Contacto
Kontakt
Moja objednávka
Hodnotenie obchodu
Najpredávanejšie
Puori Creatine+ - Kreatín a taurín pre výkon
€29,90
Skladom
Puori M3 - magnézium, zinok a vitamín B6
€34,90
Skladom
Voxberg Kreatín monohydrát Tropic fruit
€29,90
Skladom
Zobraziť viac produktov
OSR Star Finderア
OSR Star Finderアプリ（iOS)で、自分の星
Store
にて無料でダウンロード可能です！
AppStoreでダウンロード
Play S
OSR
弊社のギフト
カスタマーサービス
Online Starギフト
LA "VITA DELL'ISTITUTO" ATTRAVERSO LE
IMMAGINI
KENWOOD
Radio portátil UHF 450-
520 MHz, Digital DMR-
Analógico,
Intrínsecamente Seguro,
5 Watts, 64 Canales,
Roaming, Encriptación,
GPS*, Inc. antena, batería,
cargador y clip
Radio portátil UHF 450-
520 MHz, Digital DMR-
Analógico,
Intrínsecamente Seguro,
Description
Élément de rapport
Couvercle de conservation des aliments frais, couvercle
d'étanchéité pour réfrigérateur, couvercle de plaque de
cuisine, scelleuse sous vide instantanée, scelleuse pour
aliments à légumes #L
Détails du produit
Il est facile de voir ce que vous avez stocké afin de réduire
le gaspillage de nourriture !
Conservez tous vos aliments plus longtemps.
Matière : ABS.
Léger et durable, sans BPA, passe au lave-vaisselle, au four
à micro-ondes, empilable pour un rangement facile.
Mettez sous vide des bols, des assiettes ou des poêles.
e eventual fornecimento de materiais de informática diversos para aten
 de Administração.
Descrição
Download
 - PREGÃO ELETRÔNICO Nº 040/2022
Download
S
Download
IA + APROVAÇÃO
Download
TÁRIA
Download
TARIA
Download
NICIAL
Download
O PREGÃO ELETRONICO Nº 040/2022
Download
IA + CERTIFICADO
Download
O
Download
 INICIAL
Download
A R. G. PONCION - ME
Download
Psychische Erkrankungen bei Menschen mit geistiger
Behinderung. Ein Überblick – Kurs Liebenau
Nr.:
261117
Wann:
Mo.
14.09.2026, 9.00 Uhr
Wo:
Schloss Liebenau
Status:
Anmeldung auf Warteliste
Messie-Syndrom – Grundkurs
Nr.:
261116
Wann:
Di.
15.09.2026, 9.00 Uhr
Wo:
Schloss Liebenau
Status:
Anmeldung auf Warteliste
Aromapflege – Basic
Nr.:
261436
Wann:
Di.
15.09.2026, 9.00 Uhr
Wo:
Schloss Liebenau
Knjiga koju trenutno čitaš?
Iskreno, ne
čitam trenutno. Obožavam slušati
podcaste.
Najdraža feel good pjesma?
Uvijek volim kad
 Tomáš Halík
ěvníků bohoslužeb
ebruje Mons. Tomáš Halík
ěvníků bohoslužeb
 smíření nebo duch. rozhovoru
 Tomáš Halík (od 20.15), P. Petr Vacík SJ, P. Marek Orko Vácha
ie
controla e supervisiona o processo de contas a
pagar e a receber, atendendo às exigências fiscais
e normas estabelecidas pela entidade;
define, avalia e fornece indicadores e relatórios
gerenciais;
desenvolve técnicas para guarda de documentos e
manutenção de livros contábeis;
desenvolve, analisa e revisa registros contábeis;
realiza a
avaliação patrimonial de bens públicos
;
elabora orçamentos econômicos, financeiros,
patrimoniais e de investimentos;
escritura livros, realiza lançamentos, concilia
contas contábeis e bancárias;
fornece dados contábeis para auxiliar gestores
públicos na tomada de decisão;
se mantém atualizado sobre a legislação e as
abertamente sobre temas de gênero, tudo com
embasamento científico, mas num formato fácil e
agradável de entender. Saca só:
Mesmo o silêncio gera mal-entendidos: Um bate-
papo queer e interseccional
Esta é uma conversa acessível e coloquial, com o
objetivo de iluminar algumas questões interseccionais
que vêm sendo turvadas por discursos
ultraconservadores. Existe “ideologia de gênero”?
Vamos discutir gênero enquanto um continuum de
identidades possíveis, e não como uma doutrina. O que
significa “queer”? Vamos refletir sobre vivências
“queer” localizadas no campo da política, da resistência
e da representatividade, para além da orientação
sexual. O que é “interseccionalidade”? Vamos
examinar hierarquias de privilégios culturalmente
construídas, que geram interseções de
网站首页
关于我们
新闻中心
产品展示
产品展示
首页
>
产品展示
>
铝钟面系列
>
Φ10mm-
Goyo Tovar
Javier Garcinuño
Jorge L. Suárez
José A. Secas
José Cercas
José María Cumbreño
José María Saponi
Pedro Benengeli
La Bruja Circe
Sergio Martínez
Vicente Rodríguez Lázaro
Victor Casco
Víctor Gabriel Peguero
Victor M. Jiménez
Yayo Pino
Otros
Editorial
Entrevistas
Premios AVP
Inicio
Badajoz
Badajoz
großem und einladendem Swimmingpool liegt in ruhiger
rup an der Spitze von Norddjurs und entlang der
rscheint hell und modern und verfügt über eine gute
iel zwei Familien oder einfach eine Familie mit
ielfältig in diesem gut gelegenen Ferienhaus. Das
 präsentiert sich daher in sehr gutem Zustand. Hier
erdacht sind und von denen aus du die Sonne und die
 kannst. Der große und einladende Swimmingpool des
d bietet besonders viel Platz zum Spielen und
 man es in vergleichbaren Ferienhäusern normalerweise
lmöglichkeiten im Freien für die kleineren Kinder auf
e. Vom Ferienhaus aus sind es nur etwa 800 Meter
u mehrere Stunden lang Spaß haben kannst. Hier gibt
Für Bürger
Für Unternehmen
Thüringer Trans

TASK PROMPT =
Transcribe the entries above exactly.

RESPONSE AREA =
Contacto
Kontakt
Moja objednávka
Hodnotenie obchodu
Najpredávanejšie
Puori Creatine+ - Kreatín a taurín pre výkon
€29,90
Skladom
Puori M3 - magnézium, zinok a vitamín B6
€34,90
Skladom
Voxberg Kreatín monohydrát Tropic fruit
€29,90
Skladom
Zobraziť viac produktov
OSR Star Finderア
OSR Star Finderアプリ（iOS)で、自分の星
Store
にて無料でダウンロード可能です！
AppStoreでダウンロード
Play S
OSR
弊社のギフト
カスタマーサービス
Online Starギフト
LA "VITA DELL'ISTITUTO" ATTRAVERSO LE
IMMAGINI
KENWOOD
Radio portátil UHF 450-
520 MHz, Digital DMR-
Analógico,
Intrínsecamente Seguro,
5 Watts, 64 Canales,
Roaming, Encriptación,
GPS*, Inc. antena, batería,
cargador y clip
Radio portátil UHF 450-
520 MHz, Digital DMR-
Analógico,
Intrínsecamente Seguro,
Description
Élément de rapport
Couvercle de conservation des aliments frais, couvercle
d'étanchéité pour réfrigérateur, couvercle de plaque de
cuisine, scelleuse sous vide instantanée, scelleuse pour
aliments à légumes #L
Détails du produit
Il est facile de voir ce que vous avez stocké afin de réduire
le gaspillage de nourriture !
Conservez tous vos aliments plus longtemps.
Matière : ABS.
Léger et durable, sans BPA, passe au lave-vaisselle, au four
à micro-ondes, empilable pour un rangement facile.
Mettez sous vide des bols, des assiettes ou des poêles.
e eventual fornecimento de materiais de informática diversos para aten
 de Administração.
Descrição
Download
 - PREGÃO ELETRÔNICO Nº 040/2022
Download
S
Download
IA + APROVAÇÃO
Download
TÁRIA
Download
TARIA
Download
NICIAL
Download
O PREGÃO ELETRONICO Nº 040/2022
Download
IA + CERTIFICADO
Download
O
Download
 INICIAL
Download
A R. G. PONCION - ME
Download
Psychische Erkrankungen bei Menschen mit geistiger
Behinderung. Ein Überblick – Kurs Liebenau
Nr.:
261117
Wann:
Mo.
14.09.2026, 9.00 Uhr
Wo:
Schloss Liebenau
Status:
Anmeldung auf Warteliste
Messie-Syndrom – Grundkurs
Nr.:
261116
Wann:
Di.
15.09.2026, 9.00 Uhr
Wo:
Schloss Liebenau
Status:
Anmeldung auf Warteliste
Aromapflege – Basic
Nr.:
261436
Wann:
Di.
15.09.2026, 9.00 Uhr
Wo:
Schloss Liebenau
Knjiga koju trenutno čitaš?
Iskreno, ne
čitam trenutno. Obožavam slušati
podcaste.
Najdraža feel good pjesma?
Uvijek volim kad
 Tomáš Halík
ěvníků bohoslužeb
ebruje Mons. Tomáš Halík
ěvníků bohoslužeb
 smíření nebo duch. rozhovoru
 Tomáš Halík (od 20.15), P. Petr Vacík SJ, P. Marek Orko Vácha
ie
controla e supervisiona o processo de contas a
pagar e a receber, atendendo às exigências fiscais
e normas estabelecidas pela entidade;
define, avalia e fornece indicadores e relatórios
gerenciais;
desenvolve técnicas para guarda de documentos e
manutenção de livros contábeis;
desenvolve, analisa e revisa registros contábeis;
realiza a
avaliação patrimonial de bens públicos
;
elabora orçamentos econômicos, financeiros,
patrimoniais e de investimentos;
escritura livros, realiza lançamentos, concilia
contas contábeis e bancárias;
fornece dados contábeis para auxiliar gestores
públicos na tomada de decisão;
se mantém atualizado sobre a legislação e as
abertamente sobre temas de gênero, tudo com
embasamento científico, mas num formato fácil e
agradável de entender. Saca só:
Mesmo o silêncio gera mal-entendidos: Um bate-
papo queer e interseccional
Esta é uma conversa acessível e coloquial, com o
objetivo de iluminar algumas questões interseccionais
que vêm sendo turvadas por discursos
ultraconservadores. Existe “ideologia de gênero”?
Vamos discutir gênero enquanto um continuum de
identidades possíveis, e não como uma doutrina. O que
significa “queer”? Vamos refletir sobre vivências
“queer” localizadas no campo da política, da resistência
e da representatividade, para além da orientação
sexual. O que é “interseccionalidade”? Vamos
examinar hierarquias de privilégios culturalmente
construídas, que geram interseções de
网站首页
关于我们
新闻中心
产品展示
产品展示
首页
>
产品展示
>
铝钟面系列
>
Φ10mm-
Goyo Tovar
Javier Garcinuño
Jorge L. Suárez
José A. Secas
José Cercas
José María Cumbreño
José María Saponi
Pedro Benengeli
La Bruja Circe
Sergio Martínez
Vicente Rodríguez Lázaro
Victor Casco
Víctor Gabriel Peguero
Victor M. Jiménez
Yayo Pino
Otros
Editorial
Entrevistas
Premios AVP
Inicio
Badajoz
Badajoz
großem und einladendem Swimmingpool liegt in ruhiger
rup an der Spitze von Norddjurs und entlang der
rscheint hell und modern und verfügt über eine gute
iel zwei Familien oder einfach eine Familie mit
ielfältig in diesem gut gelegenen Ferienhaus. Das
 präsentiert sich daher in sehr gutem Zustand. Hier
erdacht sind und von denen aus du die Sonne und die
 kannst. Der große und einladende Swimmingpool des
d bietet besonders viel Platz zum Spielen und
 man es in vergleichbaren Ferienhäusern normalerweise
lmöglichkeiten im Freien für die kleineren Kinder auf
e. Vom Ferienhaus aus sind es nur etwa 800 Meter
u mehrere Stunden lang Spaß haben kannst. Hier gibt
Für Bürger
Für Unternehmen
Thüringer Trans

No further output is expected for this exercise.